Editor's note: This article was sponsored by the Bill & Melinda Gates Foundation.

Writer and activist Bitaniya Giday is a first-generation Ethiopian American who was named Youth Poet Laureate by Seattle Arts & Lectures in June. Alongside her schoolwork as an incoming senior at Bellevue’s Newport High School, that means Giday will also spend the year ahead performing and speaking, as well as writing a book of poems that will be published by Poetry Northwest.

As a youth ambassador with the Bill & Melinda Gates Foundation Discovery Center and as cofounder of Eastside 4 Black Lives (@eastside4blacklives), a grassroots organization of BIPOC youths working to bring accountability and equitable action to the Eastside, Giday has already gained much experience in organizing impactful community action and initiatives.  We caught up with her to learn more about how her poetry informs her unique brand of artistic activism and where she sees her storytelling mission leading her next.

When did you start writing poetry?

In eighth grade, I was ASB [Associated Student Body] president, and the annual MLK Summit was coming around the corner — it fell into our hands to plan and curate that event. I had discovered slam poetry videos on Button Poetry, and I said, “You know what, let’s write poems that will amplify our voices.” So, we ended up doing that, and the poem I wrote was well-received. I felt like I was reclaiming my voice, reclaiming my identity. It was such an empowering experience, and it led me to find a home at Youth Speaks Seattle, a space where I knew I could always feel like that, where I could be supported.

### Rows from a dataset

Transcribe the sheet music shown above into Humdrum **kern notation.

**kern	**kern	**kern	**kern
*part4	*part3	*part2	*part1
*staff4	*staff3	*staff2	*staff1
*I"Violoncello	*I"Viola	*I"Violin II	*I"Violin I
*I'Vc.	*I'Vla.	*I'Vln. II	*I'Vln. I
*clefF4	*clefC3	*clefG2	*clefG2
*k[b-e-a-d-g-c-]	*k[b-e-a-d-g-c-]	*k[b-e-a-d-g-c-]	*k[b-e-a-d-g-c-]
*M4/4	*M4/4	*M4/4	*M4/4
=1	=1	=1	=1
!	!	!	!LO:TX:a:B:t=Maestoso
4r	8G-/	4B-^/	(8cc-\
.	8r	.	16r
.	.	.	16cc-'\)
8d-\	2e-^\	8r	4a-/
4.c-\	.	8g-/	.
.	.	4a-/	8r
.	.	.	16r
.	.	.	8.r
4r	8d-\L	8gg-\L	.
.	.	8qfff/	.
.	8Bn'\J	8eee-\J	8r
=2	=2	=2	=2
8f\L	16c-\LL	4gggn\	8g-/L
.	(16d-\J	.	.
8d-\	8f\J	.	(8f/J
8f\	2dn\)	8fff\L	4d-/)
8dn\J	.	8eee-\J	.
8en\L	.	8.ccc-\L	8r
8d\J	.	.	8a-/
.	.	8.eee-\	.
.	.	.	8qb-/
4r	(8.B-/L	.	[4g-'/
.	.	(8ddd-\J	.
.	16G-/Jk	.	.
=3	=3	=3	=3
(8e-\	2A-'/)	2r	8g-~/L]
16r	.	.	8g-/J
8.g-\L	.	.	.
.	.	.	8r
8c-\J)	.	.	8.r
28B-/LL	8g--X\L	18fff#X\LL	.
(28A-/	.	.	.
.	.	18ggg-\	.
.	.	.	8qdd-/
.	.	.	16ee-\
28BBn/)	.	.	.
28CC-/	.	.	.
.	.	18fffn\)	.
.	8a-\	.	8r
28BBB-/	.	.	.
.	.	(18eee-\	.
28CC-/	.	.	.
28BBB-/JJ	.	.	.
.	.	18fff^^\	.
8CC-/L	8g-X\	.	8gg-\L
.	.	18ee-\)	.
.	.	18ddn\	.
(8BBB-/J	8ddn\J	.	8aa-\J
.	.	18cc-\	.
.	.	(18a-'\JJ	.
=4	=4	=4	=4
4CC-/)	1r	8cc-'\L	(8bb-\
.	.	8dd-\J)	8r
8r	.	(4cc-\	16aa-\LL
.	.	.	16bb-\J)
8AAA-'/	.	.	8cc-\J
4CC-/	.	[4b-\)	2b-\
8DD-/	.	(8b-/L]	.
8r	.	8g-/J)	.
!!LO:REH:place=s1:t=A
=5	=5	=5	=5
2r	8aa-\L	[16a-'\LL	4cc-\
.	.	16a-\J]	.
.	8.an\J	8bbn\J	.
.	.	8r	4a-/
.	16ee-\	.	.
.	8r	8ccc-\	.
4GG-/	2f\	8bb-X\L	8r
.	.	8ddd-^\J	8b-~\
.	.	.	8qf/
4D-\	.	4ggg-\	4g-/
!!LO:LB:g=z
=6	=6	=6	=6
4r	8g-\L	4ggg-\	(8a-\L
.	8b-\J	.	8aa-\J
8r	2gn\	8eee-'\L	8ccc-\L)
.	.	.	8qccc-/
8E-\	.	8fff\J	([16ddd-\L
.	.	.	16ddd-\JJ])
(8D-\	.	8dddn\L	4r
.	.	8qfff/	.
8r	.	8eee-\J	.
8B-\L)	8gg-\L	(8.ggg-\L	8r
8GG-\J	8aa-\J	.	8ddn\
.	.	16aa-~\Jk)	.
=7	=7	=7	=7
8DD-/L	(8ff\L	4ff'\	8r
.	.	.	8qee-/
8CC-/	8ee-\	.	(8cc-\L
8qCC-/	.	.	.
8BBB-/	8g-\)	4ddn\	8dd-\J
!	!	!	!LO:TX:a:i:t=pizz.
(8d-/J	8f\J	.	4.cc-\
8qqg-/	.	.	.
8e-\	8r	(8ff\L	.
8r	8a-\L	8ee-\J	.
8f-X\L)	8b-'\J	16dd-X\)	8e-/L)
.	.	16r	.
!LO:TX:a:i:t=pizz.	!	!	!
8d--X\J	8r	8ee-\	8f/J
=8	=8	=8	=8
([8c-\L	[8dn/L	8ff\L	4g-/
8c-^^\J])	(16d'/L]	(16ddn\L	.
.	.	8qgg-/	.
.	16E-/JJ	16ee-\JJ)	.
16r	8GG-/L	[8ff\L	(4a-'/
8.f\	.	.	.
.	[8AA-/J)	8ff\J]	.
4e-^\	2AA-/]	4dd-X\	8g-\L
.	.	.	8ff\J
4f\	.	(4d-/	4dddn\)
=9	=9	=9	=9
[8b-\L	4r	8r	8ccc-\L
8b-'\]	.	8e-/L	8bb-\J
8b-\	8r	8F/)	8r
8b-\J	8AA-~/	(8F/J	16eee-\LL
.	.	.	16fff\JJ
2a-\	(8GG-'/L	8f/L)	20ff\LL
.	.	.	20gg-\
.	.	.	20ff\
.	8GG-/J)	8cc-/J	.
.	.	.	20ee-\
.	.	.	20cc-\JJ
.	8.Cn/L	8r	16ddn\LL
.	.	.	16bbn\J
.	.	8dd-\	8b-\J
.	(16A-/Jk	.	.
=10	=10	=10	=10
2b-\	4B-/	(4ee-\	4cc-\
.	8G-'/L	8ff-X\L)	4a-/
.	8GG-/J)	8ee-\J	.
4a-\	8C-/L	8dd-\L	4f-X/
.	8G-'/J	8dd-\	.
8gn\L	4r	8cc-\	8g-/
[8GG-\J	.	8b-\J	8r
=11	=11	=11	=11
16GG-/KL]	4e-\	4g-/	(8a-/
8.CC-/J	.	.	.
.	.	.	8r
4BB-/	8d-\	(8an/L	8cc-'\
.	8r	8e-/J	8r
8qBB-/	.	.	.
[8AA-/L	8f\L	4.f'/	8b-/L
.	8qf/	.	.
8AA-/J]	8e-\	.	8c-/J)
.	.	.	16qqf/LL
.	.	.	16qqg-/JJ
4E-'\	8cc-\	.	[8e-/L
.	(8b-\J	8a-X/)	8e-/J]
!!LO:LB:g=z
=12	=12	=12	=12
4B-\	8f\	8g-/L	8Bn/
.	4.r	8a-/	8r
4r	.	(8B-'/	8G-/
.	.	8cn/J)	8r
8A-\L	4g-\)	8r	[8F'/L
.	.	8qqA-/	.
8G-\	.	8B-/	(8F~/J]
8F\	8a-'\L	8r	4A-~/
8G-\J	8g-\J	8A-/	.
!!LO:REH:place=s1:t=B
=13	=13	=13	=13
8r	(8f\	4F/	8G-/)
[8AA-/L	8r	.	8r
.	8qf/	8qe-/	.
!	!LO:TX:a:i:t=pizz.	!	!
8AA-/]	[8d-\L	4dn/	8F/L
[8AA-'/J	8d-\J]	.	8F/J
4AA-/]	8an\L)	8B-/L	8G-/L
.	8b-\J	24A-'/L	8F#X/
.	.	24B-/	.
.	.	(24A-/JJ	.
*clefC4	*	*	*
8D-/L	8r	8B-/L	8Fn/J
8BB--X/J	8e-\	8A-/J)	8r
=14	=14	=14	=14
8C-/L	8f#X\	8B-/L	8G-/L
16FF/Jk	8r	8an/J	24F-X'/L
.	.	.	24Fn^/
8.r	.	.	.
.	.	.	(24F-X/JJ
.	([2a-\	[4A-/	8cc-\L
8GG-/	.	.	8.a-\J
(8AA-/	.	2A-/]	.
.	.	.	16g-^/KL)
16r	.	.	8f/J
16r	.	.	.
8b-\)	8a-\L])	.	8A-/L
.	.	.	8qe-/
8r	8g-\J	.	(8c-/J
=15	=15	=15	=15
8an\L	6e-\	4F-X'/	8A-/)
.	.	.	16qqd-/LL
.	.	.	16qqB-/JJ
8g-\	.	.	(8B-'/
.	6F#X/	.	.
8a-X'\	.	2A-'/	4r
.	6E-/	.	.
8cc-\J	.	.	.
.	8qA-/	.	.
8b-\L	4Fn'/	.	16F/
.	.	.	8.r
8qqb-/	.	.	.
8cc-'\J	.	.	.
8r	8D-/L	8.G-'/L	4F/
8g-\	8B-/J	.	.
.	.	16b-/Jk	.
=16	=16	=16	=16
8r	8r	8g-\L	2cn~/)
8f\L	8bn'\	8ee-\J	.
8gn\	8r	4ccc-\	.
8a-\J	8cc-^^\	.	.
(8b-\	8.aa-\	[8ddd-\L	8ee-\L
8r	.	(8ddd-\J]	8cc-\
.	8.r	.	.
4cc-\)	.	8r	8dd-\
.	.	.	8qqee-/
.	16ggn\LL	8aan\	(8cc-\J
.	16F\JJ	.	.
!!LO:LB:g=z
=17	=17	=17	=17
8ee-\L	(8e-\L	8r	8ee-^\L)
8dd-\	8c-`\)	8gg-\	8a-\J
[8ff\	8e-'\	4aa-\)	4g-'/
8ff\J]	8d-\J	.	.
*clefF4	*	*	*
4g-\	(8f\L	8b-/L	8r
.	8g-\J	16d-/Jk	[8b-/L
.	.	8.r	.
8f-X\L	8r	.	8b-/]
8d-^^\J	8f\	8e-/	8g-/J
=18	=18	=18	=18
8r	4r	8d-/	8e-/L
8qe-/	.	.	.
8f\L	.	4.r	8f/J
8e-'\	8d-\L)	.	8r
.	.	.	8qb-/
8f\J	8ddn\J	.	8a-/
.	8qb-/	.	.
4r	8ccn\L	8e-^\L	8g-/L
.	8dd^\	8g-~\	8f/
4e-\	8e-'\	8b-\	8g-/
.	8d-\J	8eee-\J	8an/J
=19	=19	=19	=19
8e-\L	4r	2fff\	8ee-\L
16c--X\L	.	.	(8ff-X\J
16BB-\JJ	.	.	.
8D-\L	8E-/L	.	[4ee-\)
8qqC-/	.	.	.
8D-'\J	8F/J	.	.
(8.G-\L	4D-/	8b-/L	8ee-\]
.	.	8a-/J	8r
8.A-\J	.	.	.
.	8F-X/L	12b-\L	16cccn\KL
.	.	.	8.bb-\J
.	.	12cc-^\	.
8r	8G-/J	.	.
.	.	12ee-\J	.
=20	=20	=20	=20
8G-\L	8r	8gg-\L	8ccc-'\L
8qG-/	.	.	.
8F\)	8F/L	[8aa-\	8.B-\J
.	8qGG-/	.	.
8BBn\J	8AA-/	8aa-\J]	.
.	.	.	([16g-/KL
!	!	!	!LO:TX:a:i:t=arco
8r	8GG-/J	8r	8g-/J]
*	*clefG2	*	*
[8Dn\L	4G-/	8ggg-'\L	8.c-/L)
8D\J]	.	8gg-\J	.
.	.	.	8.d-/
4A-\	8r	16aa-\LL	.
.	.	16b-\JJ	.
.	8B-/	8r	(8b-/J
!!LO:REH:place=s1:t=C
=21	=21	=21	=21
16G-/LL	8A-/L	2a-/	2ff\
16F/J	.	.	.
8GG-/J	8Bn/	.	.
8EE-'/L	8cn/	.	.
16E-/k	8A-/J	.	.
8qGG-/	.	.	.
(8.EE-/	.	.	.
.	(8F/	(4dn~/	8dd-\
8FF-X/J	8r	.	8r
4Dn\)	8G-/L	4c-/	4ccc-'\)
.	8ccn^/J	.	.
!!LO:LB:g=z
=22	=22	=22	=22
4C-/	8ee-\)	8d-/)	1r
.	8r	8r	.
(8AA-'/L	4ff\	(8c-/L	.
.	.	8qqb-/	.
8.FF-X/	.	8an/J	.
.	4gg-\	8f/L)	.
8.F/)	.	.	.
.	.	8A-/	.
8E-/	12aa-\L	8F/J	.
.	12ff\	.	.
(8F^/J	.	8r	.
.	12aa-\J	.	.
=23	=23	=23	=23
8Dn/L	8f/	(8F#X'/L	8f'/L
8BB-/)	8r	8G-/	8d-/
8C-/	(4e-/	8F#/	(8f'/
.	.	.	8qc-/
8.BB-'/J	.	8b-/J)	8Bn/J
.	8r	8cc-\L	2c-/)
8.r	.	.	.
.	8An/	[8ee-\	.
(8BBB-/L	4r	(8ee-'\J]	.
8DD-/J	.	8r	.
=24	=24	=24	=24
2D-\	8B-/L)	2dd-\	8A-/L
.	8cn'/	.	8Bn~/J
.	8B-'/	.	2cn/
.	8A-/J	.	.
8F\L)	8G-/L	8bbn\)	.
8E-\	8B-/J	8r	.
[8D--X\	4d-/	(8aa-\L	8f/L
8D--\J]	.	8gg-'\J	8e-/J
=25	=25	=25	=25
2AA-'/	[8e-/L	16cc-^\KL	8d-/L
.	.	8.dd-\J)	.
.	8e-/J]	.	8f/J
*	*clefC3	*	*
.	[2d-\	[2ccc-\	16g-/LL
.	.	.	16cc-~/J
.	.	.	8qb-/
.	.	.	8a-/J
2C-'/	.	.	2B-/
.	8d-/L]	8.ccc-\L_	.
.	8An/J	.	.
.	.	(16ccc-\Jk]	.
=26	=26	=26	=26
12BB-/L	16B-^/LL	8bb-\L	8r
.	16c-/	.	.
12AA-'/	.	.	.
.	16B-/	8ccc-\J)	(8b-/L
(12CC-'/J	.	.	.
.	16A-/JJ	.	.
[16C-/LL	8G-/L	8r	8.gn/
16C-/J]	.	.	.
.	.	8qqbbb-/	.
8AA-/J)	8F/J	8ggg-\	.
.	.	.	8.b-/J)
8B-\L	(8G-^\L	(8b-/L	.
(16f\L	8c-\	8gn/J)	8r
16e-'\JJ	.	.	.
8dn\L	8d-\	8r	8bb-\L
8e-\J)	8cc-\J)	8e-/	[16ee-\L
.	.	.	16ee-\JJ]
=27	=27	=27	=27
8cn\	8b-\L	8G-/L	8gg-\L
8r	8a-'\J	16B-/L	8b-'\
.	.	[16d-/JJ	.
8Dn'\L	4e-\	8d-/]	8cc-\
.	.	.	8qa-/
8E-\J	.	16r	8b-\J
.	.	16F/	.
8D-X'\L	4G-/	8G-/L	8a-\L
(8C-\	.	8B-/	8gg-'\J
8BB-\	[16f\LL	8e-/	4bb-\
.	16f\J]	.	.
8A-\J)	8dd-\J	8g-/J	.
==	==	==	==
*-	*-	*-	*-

### Problems
[a] According to the Bitaniya Giday interview, which organization will publish her book of poems?
[b] From the Bitaniya Giday interview, copy the passage starting with "As a youth ambassador" and going on through "leading her next.".
[c] Carry on the Bitaniya Giday interview from the point where it stops.

### Task-by-task results
[a] Poetry Northwest

[b]
As a youth ambassador with the Bill & Melinda Gates Foundation Discovery Center and as cofounder of Eastside 4 Black Lives (@eastside4blacklives), a grassroots organization of BIPOC youths working to bring accountability and equitable action to the Eastside, Giday has already gained much experience in organizing impactful community action and initiatives.  We caught up with her to learn more about how her poetry informs her unique brand of artistic activism and where she sees her storytelling mission leading her next.

[c]
What people or experiences have helped you develop as an artist?

I think first of all of my mom, who cultivated my love for reading books and creating. After we immigrated from Ethiopia, we had no family here — we were really alone. I was not speaking English, I didn’t have friends, so I would read books about childhood friends. That’s how I developed my love for escaping, for reading books to transform the space and the circumstances that I’m in.

But in terms of the poetry path, in eighth grade, my English teacher encouraged my love for writing. He was the one who helped edit the TED Talk that I did when I was a sophomore in high school. He really pushed my writing along.

In terms of poets, I would say some local ones are Ebo Barton, an amazing trans writer who talks a lot about their identity in a beautiful way that has always inspired me to look beyond just describing things. Another one is William Nuʻutupu Giles — an incredible poet who is recognized at the national level and has always been a mentor to me. He edits my poems and gives me feedback on them. 

But there are a lot of different people throughout my life who have helped me understand how poetry can be used in different spaces and for different efforts — how it can be a part of the healing process and how that is a form of activism, of resistance.

What themes do you like to explore through your poetry? 

I always reference the word home, because I feel like when you are part of the diaspora, you’re always searching for a place where you’re accepted. When you are first-generation, you kind of lose your connection to your homeland because you’ve just not grown up in the same cultural world that your parents did. If I can make someone feel at home, if I can make someone feel connected to someone or something, just for that four minutes of reading a poem — that is what I strive for.

In general, my poetry references womanhood, blackness and identity. Women in my family have always been the storytellers, the ones who passed down history that’s not in our textbooks. I kind of do that through poetry, too, where it’s a space of storytelling and recollection of history that isn’t recorded elsewhere.

Do you have a vision for the book that will be the culmination of this year as Seattle Youth Poet Laureate?

I was writing a poem just a couple of weeks ago around the idea of broken English, so I developed this idea of a title called “Before They Broke Us.” [It would be] kind of a culmination of the story of diaspora, a coming-of-age story of a first-gen American woman navigating the world.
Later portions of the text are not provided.